Written request:
Carry the review of George Lamming's novel In the Castle of My Skin further, starting after its last paragraph.

Document extract:
◇ ◇ ◇ ◇ ◇ ◇ ◇

Circa 1953

In the Castle of My Skin

Karen Lord on George Lamming’s debut novel

The CRB’s “Circa” column is an experiment in literary time travel: classic books of Caribbean literature reviewed by writers of the present, as though they were transported back to the time of original publication, and are unaware of the books’ subsequent reputation or their authors’ later careers.

Dustjacket of first edition of In the Castle of My Skin

Dust jacket of the first edition of In the Castle of My Skin, with an illustration by Denis Williams; from the H.D. Carberry Collection of Caribbean Studies, University of Illinois at Chicago Library, Special Collections and University Archives. Posted at Flickr under a Creative Commons license

George Lamming has achieved what few in Barbados would have thought possible. His finely written novel In the Castle of My Skin elevates our common speech to poetry and our common lives to literature, infusing it all with a gentle humour that allows the reader to “laugh off the licks.” It is a bildungsroman in the usual style, centred on a village boy growing up amid riots, war, and immigration in Barbados, but companioned with the story of a people moving from infancy and dependence to maturity and self-determination. In the Castle of My Skin promises to be a true classic, a tale for now and for the future.

Innocence and ambition are both on display. Parents strive and invest the fruits of their labour in their children, hoping that the next generation may go further and rise higher than their ancestors. However, they do so in a society where the raw material for material success is scarce and zealously hoarded. Education is available, but it is so carefully curated that it functions more as indoctrination than information. Nor is every young success-story a saviour to the community. The lesson of Orwell’s Animal Farm is strongly present here: erstwhile leaders of the revolution are often tempted to mimic the behaviour of their old masters.

Parts of this book are almost indulgently dense. The surreal nightmares of old Pa and the inchoate philosophising of the young boys contain much that contributes to a wider understanding of the characters and their lives, but they are delivered in a manner more suited to poetry or monologue. Less literary, but perhaps kinder to the average reader, is the warmly sincere celebration of the best of the old-time days: the trees before they were cut down, the train line before it was torn up, and the village community before it was broken apart.

There are key moments which prick hard and remove any illusion of mere nostalgia. The memories of Panama and the promise of America remind us that our needs and ambitions have often exceeded the limits of our shores. Schoolboys trying to make sense of kings and queens and colonies are in poignant harmony with adults struggling to understand strikes and wars. Hardest of all to bear is the image of the old woman, a former slave, dismissed and disbelieved as her society resorts to collective amnesia to cope with their tragic past. And yet she is the lynchpin of the book, the raison d’être of our presence and our purpose.

◇ ◇ ◇ ◇ ◇ ◇ ◇

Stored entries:
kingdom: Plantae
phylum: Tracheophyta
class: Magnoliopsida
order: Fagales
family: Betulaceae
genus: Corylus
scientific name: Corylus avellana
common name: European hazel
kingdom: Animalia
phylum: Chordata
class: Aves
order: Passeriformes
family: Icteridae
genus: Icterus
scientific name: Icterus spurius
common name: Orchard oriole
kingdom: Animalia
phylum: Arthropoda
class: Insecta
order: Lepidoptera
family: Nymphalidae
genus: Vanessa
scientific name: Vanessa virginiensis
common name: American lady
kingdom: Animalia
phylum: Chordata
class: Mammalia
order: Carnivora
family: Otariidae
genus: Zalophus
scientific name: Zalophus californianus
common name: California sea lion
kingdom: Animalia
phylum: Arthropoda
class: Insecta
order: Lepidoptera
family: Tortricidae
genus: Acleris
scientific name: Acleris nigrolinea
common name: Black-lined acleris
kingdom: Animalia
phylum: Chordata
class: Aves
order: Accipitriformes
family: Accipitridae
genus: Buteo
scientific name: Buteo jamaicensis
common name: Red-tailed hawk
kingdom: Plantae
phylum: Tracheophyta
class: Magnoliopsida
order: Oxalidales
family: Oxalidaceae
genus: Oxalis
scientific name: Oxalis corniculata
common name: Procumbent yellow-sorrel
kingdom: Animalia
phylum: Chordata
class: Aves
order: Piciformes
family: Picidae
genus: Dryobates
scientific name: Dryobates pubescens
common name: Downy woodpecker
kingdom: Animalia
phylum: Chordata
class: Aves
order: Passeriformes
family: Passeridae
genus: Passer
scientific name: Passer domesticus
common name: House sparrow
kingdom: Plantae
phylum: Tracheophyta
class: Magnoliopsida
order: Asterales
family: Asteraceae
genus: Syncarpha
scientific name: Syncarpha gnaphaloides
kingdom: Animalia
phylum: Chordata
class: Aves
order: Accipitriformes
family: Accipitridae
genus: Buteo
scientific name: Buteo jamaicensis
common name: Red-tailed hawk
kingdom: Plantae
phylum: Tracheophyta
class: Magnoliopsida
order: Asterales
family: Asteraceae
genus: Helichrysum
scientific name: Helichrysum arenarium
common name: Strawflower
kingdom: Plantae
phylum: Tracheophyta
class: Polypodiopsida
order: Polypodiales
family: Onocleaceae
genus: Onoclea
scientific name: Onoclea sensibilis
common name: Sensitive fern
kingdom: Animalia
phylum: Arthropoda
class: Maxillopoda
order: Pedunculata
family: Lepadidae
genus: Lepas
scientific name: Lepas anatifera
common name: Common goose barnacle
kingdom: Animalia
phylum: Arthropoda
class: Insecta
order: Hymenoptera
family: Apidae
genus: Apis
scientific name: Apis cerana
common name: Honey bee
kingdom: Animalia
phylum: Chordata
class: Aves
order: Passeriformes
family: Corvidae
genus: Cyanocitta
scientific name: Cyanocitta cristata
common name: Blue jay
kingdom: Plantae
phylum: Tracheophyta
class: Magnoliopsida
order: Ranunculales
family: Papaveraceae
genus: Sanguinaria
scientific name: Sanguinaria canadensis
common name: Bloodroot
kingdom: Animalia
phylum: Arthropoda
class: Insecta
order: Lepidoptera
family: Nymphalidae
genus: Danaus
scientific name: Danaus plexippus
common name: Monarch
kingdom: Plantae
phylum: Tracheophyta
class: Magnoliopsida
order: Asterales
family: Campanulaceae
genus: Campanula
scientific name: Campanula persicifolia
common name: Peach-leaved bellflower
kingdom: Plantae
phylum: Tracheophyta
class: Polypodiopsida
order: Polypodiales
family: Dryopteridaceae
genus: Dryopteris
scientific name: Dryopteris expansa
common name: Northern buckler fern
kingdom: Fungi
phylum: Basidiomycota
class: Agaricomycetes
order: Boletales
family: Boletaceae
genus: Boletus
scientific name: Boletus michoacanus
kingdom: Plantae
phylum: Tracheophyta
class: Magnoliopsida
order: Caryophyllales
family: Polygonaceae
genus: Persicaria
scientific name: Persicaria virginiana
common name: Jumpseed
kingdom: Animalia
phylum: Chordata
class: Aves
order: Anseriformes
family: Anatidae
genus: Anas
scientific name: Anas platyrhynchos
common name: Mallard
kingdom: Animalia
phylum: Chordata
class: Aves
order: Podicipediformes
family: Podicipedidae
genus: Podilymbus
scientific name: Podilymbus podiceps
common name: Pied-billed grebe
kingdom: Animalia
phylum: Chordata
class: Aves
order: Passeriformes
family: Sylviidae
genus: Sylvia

◇ ◇ ◇ ◇ ◇ ◇ ◇

Response for this exercise:
One hundred years hence, or even less, what injustices and atrocities will we be taught to forget? What new myths will we repeat to ourselves? Will there be new empires for our loyalties, new Americas for our yearnings, new Panamas for our earnings? Or will we remain as we have been for so long, two hundred to three hundred thousand souls with big dreams on a small rock? Will we be left stranded, waiting for a train that will never come?

There is a curious sense of isolation to the book. Jamaica is as distant as London, Trinidadians are as alien as Englishmen. The empty horizon does not lie, and the land is the only truth that can be depended on. The nameless man who tells us this story of his boyhood is in a similar state of hard borders, locked up by fate or choice in the castle of his skin, unknowable by outsiders, but constantly observing what lies beyond the battlements. He describes politics as an incomprehensible game that he would hate to be part of, because he has a fear of being responsible for and accountable to hundreds of people. An observer, then, but not an actor. His friend Trumper, newly returned from America and filled with the wisdom of expanded worldview, tells him that he is the kind of person who will always get hurt, because he cannot cope with life. This castle isolates, but it cannot protect.

But is Trumper right to condemn his friend to such intense vulnerability? So much in the novel speaks to the inevitability of pain, whether we are wise or foolish, old or young, engaged or disengaged, in power or beholden. The rich landlord, the aspiring middle class and the poor villagers all have moments where their position is shown to be precarious. There are no safe harbours. The small rock that was once well guarded by forts has no answer for regional riots, German torpedoes, and the edicts of the United Nations. Self-determination is not simply a right, it is a necessity, and one that has been forced upon us. The schoolboy must grow up and make a man of himself. Our small territories must wake up and “start seeing about getting an empire.” If we wait and hope that the choice will be made for us, we may pass into a situation where all choices are taken from us, rather like Trumper’s tale of twice-engaged Jon — sitting in a tree, watching two churches, waiting and hoping that a groom with his name and face would magically appear at the right altar.

Lamming has given us a timely retrospective of the radical changes of the last two decades, in the guise of a roman à clef. Do not be distracted by the poetic prose and flights of philosophy. This is a pointed and political novel. The leaders and would-be leaders of this country and this region should consider seriously Lamming’s musings on the end of Empire, and what it entails for villagers such as you and I. For we West Indians are all villagers, shaken from the stultifying stability of the feudal model into a brave new world in the style of Huxley rather than Shakespeare. Whether that world shall be for our uplifting or our undoing remains to be seen, but our vastly expanded electorate now has a hand, however small, in its making.

Change comes like a flood, and we can either cling to the roof of the crumbling old house as it is swept away, or work to find some other way to withstand or navigate the waters.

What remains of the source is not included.